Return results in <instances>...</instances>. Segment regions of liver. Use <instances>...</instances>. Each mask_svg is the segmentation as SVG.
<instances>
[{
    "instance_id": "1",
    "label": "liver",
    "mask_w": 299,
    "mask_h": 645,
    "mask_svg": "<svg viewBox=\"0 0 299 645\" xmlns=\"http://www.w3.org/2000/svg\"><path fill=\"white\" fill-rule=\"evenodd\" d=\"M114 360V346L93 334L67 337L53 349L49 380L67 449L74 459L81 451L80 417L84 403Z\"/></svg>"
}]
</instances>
-------------------------
▸ **REQUEST**: Please repeat these lines, substituting "Mark regions" for "Segment regions" and leaving everything else unchanged.

▸ **EXERCISE ANSWER**:
Return results in <instances>...</instances>. Mark regions of liver. Use <instances>...</instances>. Each mask_svg is the segmentation as SVG.
<instances>
[{
    "instance_id": "1",
    "label": "liver",
    "mask_w": 299,
    "mask_h": 645,
    "mask_svg": "<svg viewBox=\"0 0 299 645\" xmlns=\"http://www.w3.org/2000/svg\"><path fill=\"white\" fill-rule=\"evenodd\" d=\"M114 360V346L93 334L67 337L53 349L49 380L67 449L74 459L81 451L80 417L84 403Z\"/></svg>"
}]
</instances>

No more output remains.